There's a huge research effort for this. And while it's true that Turing, after the war, got involved in a project in the UK to develop an electronic computer, this was one of at least a half dozen ongoing projects, many of which finished sooner. I think the ENIAC at Penn, for example, there was a von Neumann's project at Princeton.

There was a project going on at Harvard. A lot of people were working on this problem. They didn't need Turing to do it. The final thing people point to is they saw that movie about whatever it was called, the Imitation Game. And like, well, didn't he invent these sort of computing machines to break the Enigma code?

No, those were developed by the Poles. The Polish code breakers developed those. Turing was just building a more advanced version of those machines. They had more funding. So they used the initial work that the Poles had put into breaking the Enigma and then they expanded it. I love Turing, but he didn't invent the computer.

So who would I go back and rub out if I was trying to delay the computer? I would say Claude Shannon in the early 1930s. Claude Shannon in the early 1930s wrote the most important master thesis that anyone has ever written before. It was called A Symbolic Analysis of Relay and Switching Circuits.

This master thesis is what figured out the entire field of digital electronics. This was the really key breakthrough that everything else was built on. Shannon had been interning at Bell Labs where he was seeing electromagnetic relays, phone networks use electromagnetic relays to automatically connect calls using electrical signals. He was also studying for a degree in mathematics at MIT.

He put those two things together and he said, wait a second, you can take purely logical statements expressed in Boolean algebra and you can implement them with electronic circuits using these electromechanic relays. So you can take an arbitrary mathematical specification of a logical circuit and build it. Anything you can come up with, any Boolean algebra statement you can come up with, we have a systematic way of building that with wires and magnets.

You can build an electronic circuit. I have a quote, he said this later in life, "It just happened that no one else was familiar with both of these fields at the same time." So he happened to be in both worlds, math, phone company came together.
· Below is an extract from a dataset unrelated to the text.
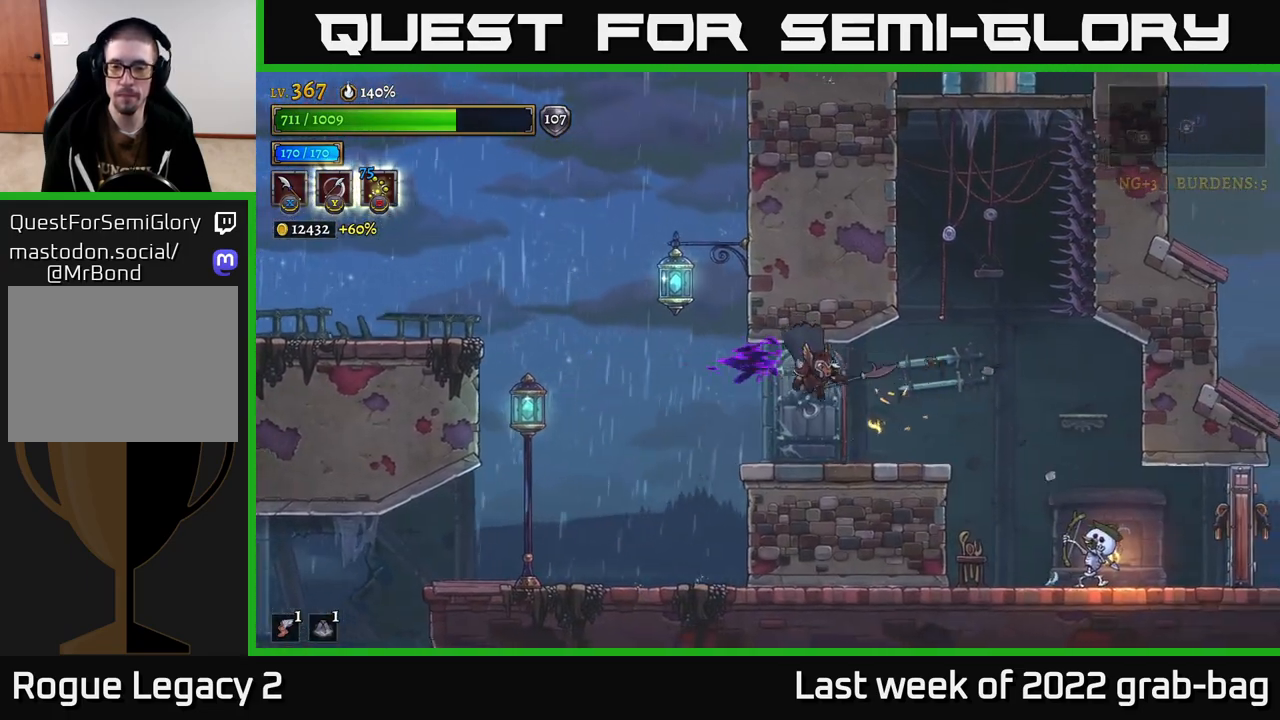
{"buttons": [], "left_stick": "right", "right_stick": "center", "events": []}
That was probably the single biggest innovation because once we realized we can build arbitrary logic into electrical circuits, that's what opened up the whole hope that whatever idea we have that we want to implement, whatever adding circuit or logic circuit or whatever we need to implement our conceptual design of a computer, whatever we can come up with, if we can specify it mathematically, we can build it.

So if we're going to follow this sort of oddly martial exploration of early computing, getting rid of Shannon in the 30s would probably have a bigger impact than getting rid of Turing in the 30s. So there we go. So I geeked out with Sam, and I thought I would use this as an occasion to geek out with you as well.

We're going to shift gears completely and get to our interview with J.T. Ellison. Let's talk about thriller writing. Let's stop talking about electrocircuits. But before we get there, I want to briefly first mention one of the sponsors that makes this show possible. I want to talk in particular about our friends at Hinson Shaving.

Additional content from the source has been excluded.